■ **YOUR TASK**: Return nothing but the lines from the line containing "33010086 | | | | | | |" through the last line of the records, reproduced exactly.
══ DATA SUPPLIED ══
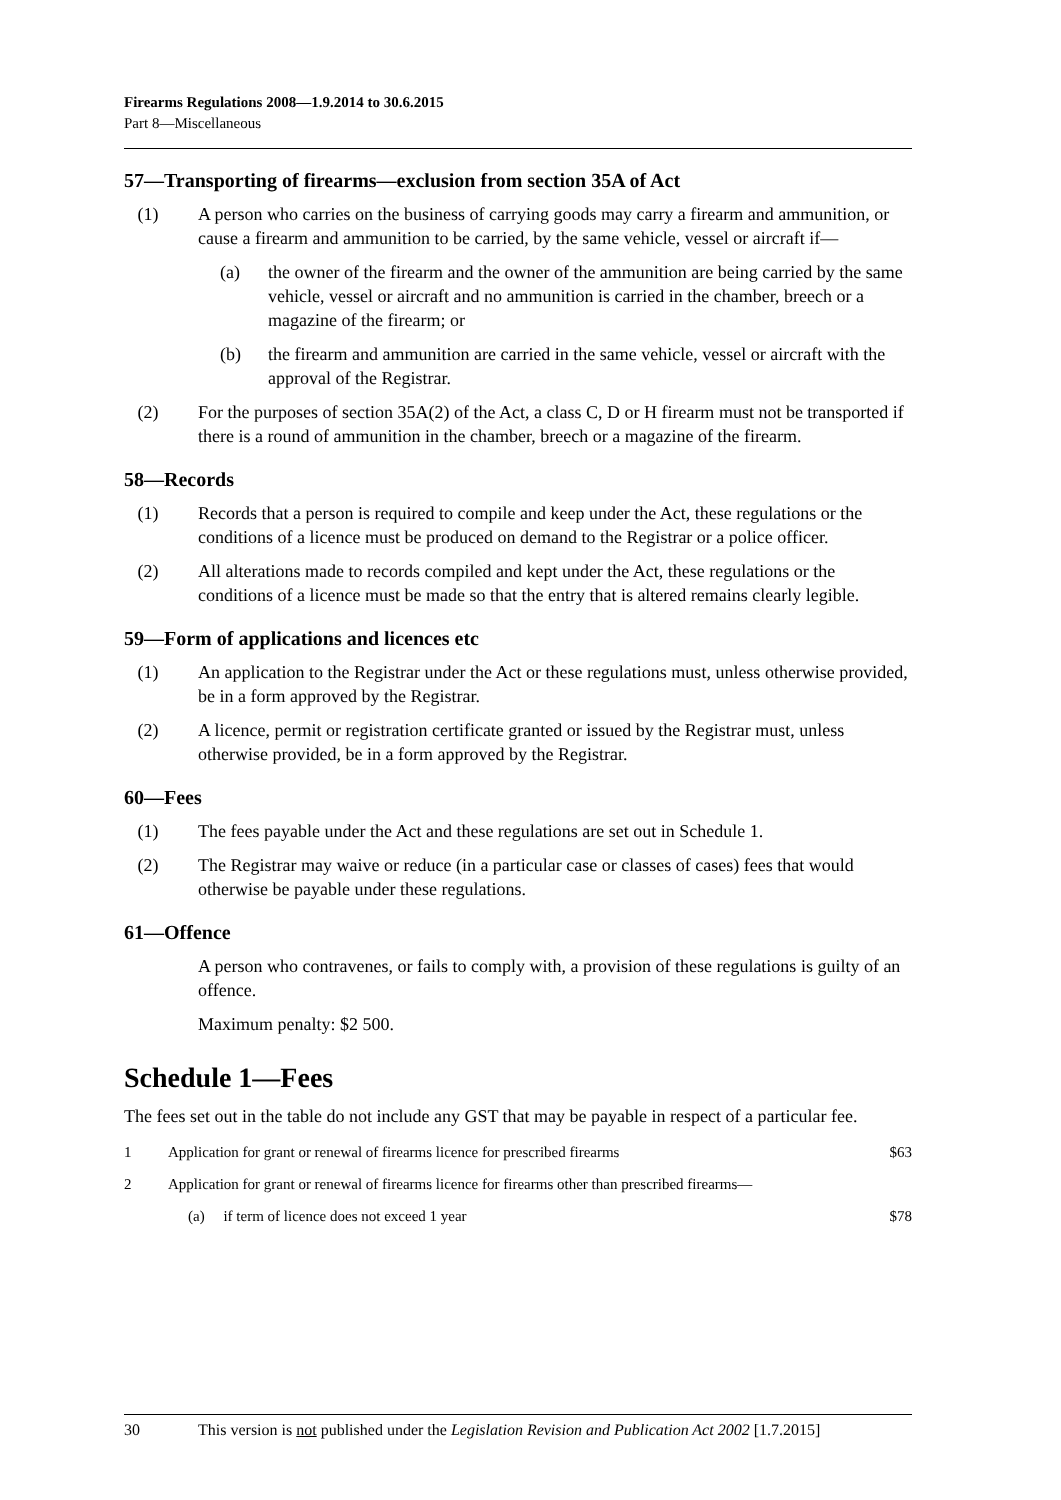Firearms Regulations 2008—1.9.2014 to 30.6.2015
Part 8—Miscellaneous
57—Transporting of firearms—exclusion from section 35A of Act
(1) A person who carries on the business of carrying goods may carry a firearm and ammunition, or cause a firearm and ammunition to be carried, by the same vehicle, vessel or aircraft if—
(a) the owner of the firearm and the owner of the ammunition are being carried by the same vehicle, vessel or aircraft and no ammunition is carried in the chamber, breech or a magazine of the firearm; or
(b) the firearm and ammunition are carried in the same vehicle, vessel or aircraft with the approval of the Registrar.
(2) For the purposes of section 35A(2) of the Act, a class C, D or H firearm must not be transported if there is a round of ammunition in the chamber, breech or a magazine of the firearm.
58—Records
(1) Records that a person is required to compile and keep under the Act, these regulations or the conditions of a licence must be produced on demand to the Registrar or a police officer.
(2) All alterations made to records compiled and kept under the Act, these regulations or the conditions of a licence must be made so that the entry that is altered remains clearly legible.
59—Form of applications and licences etc
(1) An application to the Registrar under the Act or these regulations must, unless otherwise provided, be in a form approved by the Registrar.
(2) A licence, permit or registration certificate granted or issued by the Registrar must, unless otherwise provided, be in a form approved by the Registrar.
60—Fees
(1) The fees payable under the Act and these regulations are set out in Schedule 1.
(2) The Registrar may waive or reduce (in a particular case or classes of cases) fees that would otherwise be payable under these regulations.
61—Offence
A person who contravenes, or fails to comply with, a provision of these regulations is guilty of an offence.
Maximum penalty: $2 500.
Schedule 1—Fees
The fees set out in the table do not include any GST that may be payable in respect of a particular fee.
| 1 | Application for grant or renewal of firearms licence for prescribed firearms | $63 |
| 2 | Application for grant or renewal of firearms licence for firearms other than prescribed firearms— | |
| | (a) if term of licence does not exceed 1 year | $78 |
30 This version is not published under the Legislation Revision and Publication Act 2002 [1.7.2015]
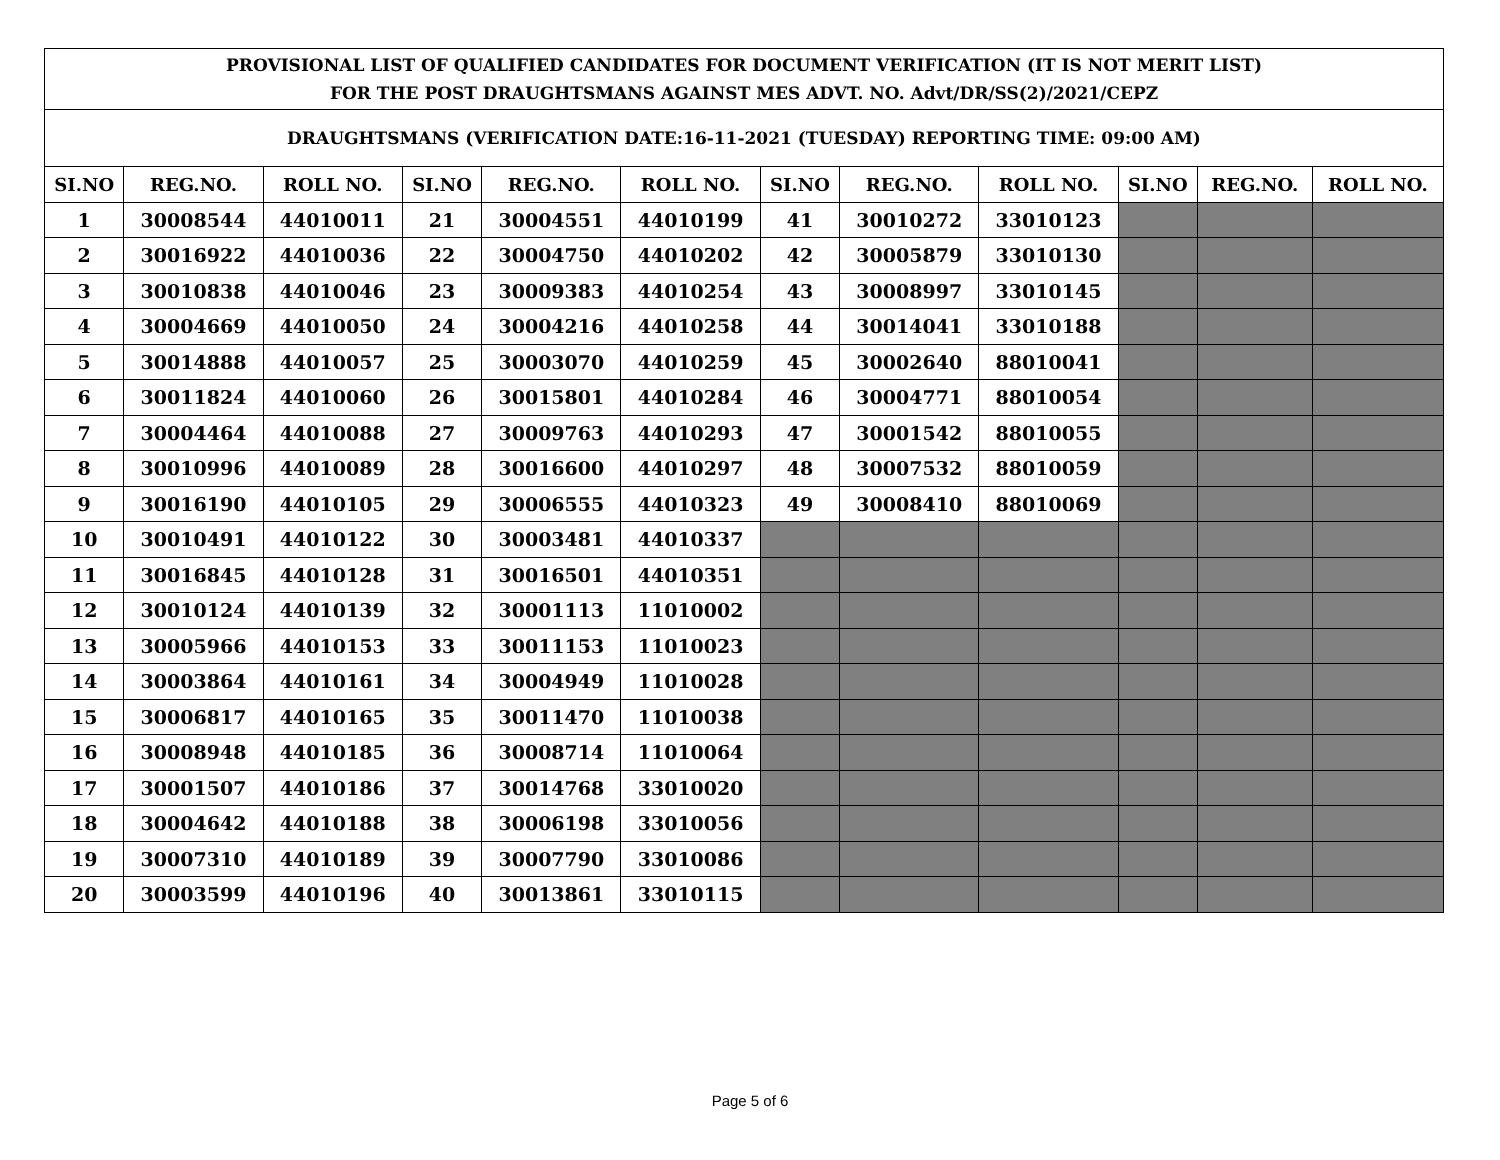| PROVISIONAL LIST OF QUALIFIED CANDIDATES FOR DOCUMENT VERIFICATION (IT IS NOT MERIT LIST) FOR THE POST DRAUGHTSMANS AGAINST MES ADVT. NO. Advt/DR/SS(2)/2021/CEPZ | | | | | | | | | | | |
| DRAUGHTSMANS (VERIFICATION DATE:16-11-2021 (TUESDAY) REPORTING TIME: 09:00 AM) | | | | | | | | | | | |
| SI.NO | REG.NO. | ROLL NO. | SI.NO | REG.NO. | ROLL NO. | SI.NO | REG.NO. | ROLL NO. | SI.NO | REG.NO. | ROLL NO. |
| 1 | 30008544 | 44010011 | 21 | 30004551 | 44010199 | 41 | 30010272 | 33010123 | | | |
| 2 | 30016922 | 44010036 | 22 | 30004750 | 44010202 | 42 | 30005879 | 33010130 | | | |
| 3 | 30010838 | 44010046 | 23 | 30009383 | 44010254 | 43 | 30008997 | 33010145 | | | |
| 4 | 30004669 | 44010050 | 24 | 30004216 | 44010258 | 44 | 30014041 | 33010188 | | | |
| 5 | 30014888 | 44010057 | 25 | 30003070 | 44010259 | 45 | 30002640 | 88010041 | | | |
| 6 | 30011824 | 44010060 | 26 | 30015801 | 44010284 | 46 | 30004771 | 88010054 | | | |
| 7 | 30004464 | 44010088 | 27 | 30009763 | 44010293 | 47 | 30001542 | 88010055 | | | |
| 8 | 30010996 | 44010089 | 28 | 30016600 | 44010297 | 48 | 30007532 | 88010059 | | | |
| 9 | 30016190 | 44010105 | 29 | 30006555 | 44010323 | 49 | 30008410 | 88010069 | | | |
| 10 | 30010491 | 44010122 | 30 | 30003481 | 44010337 | | | | | | |
| 11 | 30016845 | 44010128 | 31 | 30016501 | 44010351 | | | | | | |
| 12 | 30010124 | 44010139 | 32 | 30001113 | 11010002 | | | | | | |
| 13 | 30005966 | 44010153 | 33 | 30011153 | 11010023 | | | | | | |
| 14 | 30003864 | 44010161 | 34 | 30004949 | 11010028 | | | | | | |
| 15 | 30006817 | 44010165 | 35 | 30011470 | 11010038 | | | | | | |
| 16 | 30008948 | 44010185 | 36 | 30008714 | 11010064 | | | | | | |
| 17 | 30001507 | 44010186 | 37 | 30014768 | 33010020 | | | | | | |
| 18 | 30004642 | 44010188 | 38 | 30006198 | 33010056 | | | | | | |
| 19 | 30007310 | 44010189 | 39 | 30007790 | 33010086 | | | | | | |
| 20 | 30003599 | 44010196 | 40 | 30013861 | 33010115 | | | | | | |
Page 5 of 6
═══
■ **ANSWER BELOW**:
| 19 | 30007310 | 44010189 | 39 | 30007790 | 33010086 | | | | | | |
| 20 | 30003599 | 44010196 | 40 | 30013861 | 33010115 | | | | | | |
Page 5 of 6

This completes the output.